Minimal polynomial of $\alpha + \beta$ over $\mathbb{Q}$
The way to compute this is as follows: if $A$ is a matrix which has $\alpha$ as an eigenvalue and $B$ is a matrix that has $\beta$ as an eigenvalue, then $A \otimes I + I \otimes B$ is a matrix that has $\alpha + \beta$ as an eigenvalue. This is because if $Av = \alpha v$ and $Bw = \beta w$ then
$$ (A \otimes I + I \otimes B)(v \otimes w) = (Av \otimes Iw) + (Iv \otimes Bw) = (\alpha + \beta)(v \otimes w). $$
To get $A$ and $B$, you can use the companion matrix of a polynomial:
$$ \mathrm{Char.
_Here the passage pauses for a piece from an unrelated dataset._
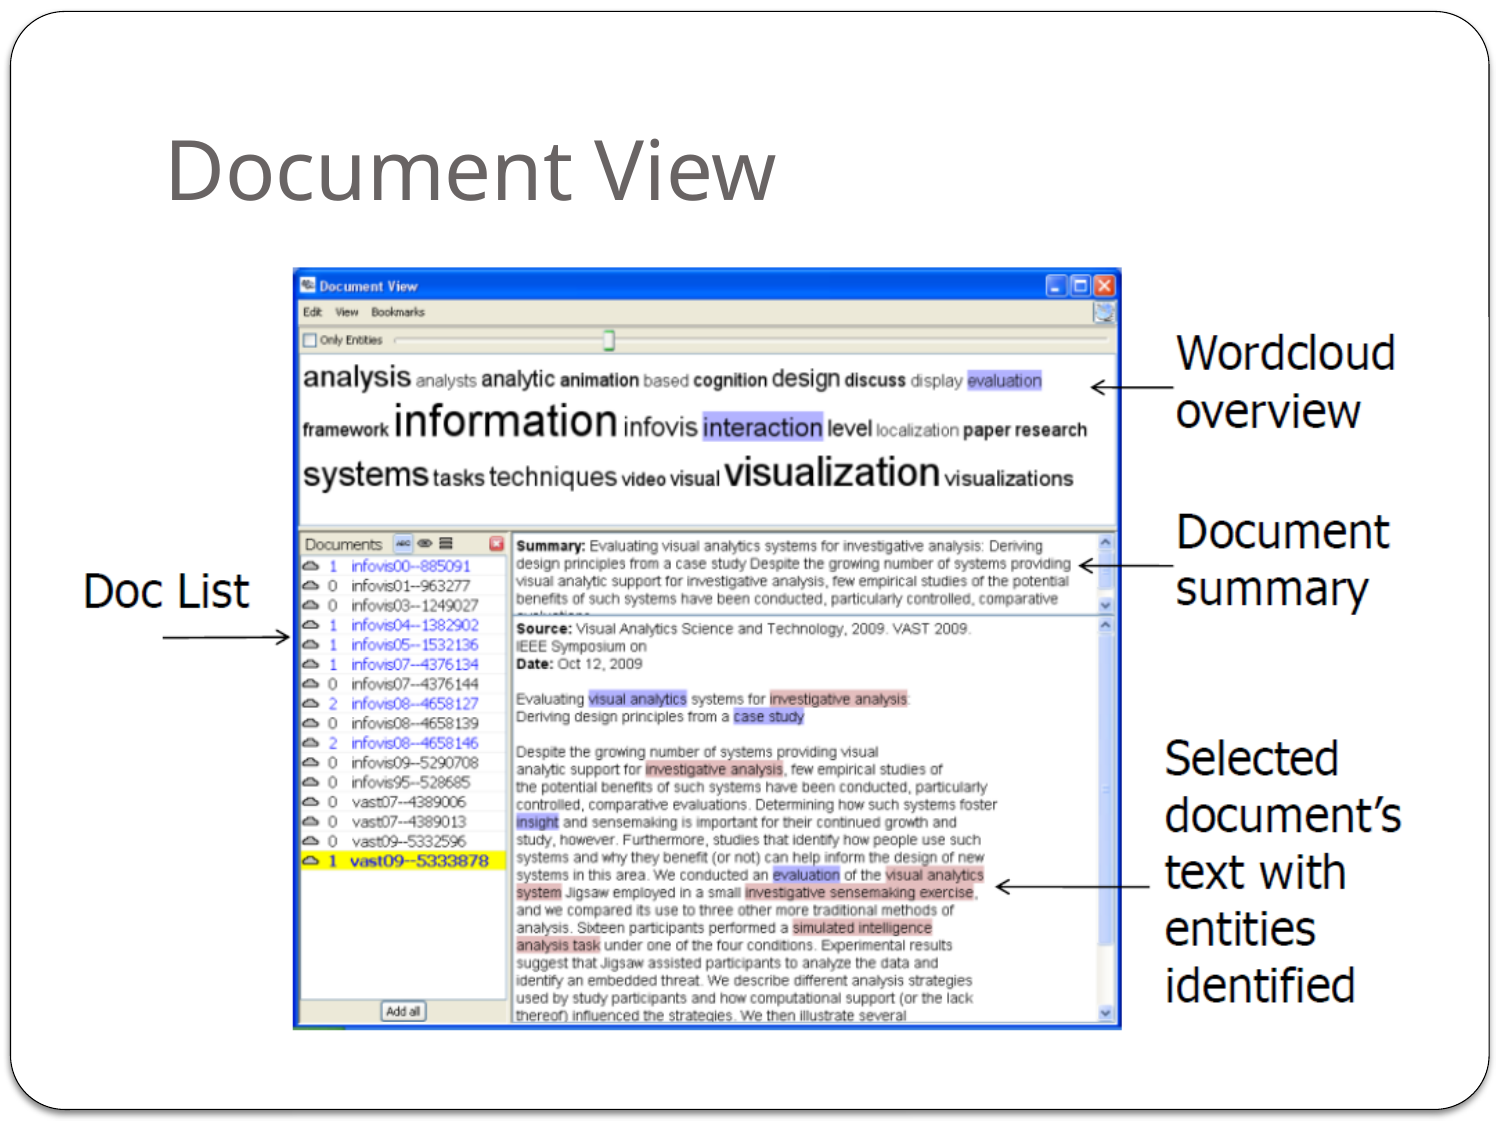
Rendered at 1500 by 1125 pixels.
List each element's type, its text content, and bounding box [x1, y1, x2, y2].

title Document View [150, 45, 1425, 233]
picture [37, 262, 1451, 1041]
Poly.} \begin{pmatrix} 0 & 0 & \dots & -a_0 \\ 1 & 0 & \dots & -a_1 \\ 0 & 1 & \dots & -a_2 \\ \vdots & \vdots & \ddots & \vdots \\ 0 & 0 & \dots & -a_{n-1} \end{pmatrix} = x^n + a_{n-1}x^{n - 1} + \dots + a_0. $$
If you do this computation, you'll find that the characteristic polynomial of $$ \begin{pmatrix} 0 & 0 & -1 \\ 1 & 0 & -1 \\ 0 & 1 & 0 \end{pmatrix} \otimes I_2 + I_3 \otimes \begin{pmatrix} 0 & 3 \\ 1 & -1 \end{pmatrix} $$ is $x^6 + 3x^5 - 4x^4 - 11x^3 + 25x^2 + 52x -39$ and that's the minimal polynomial of $\alpha + \beta$.
Here’s another method:
The roots of the second (quadratic) polynomial are $\beta$ and $\overline\beta=-1-\beta$ (because the sum of the roots has to be the negative of the next-highest coefficient).
Now take the polynomial $f(X)=X^3+X+1$, which is the minimal polynomial for $\alpha$, and write $g(X)=f(X-\beta)$, which is a polynomial with $\alpha+\beta$ for a root, coefficients in $\Bbb Q(\beta)$. Also, write $\overline g(X)=f(X-\overline\beta)$, just what you get from $g(X)$ by replacing $\beta$ by $\overline\beta$. If we’ve done everything right, we’ll get $g\overline g$ to have rational coefficients. In fact, \begin{align} g(X)&=X^3-3\beta X^2 +(10-3\beta)X +4-5\beta\\ \overline g(X)&=X^3+(3+3\beta)X^2+(13+3\beta)X+9+5\beta\\ g\overline g(X)&=X^6 +3X^5-4X^4-11X^3+25X^2+52X-39\,, \end{align} as desired.
(This is easily done by hand, if you work carefully. I confess that I was feeling lazy, and used a symbolic-computation package to do it. If working by hand, you may find it easier to use what you know about $\beta$, namely that it’s equal to $\frac{-1+\sqrt{13}}2$, when $\overline\beta$ is the same thing with a minus sign in front of the radical.)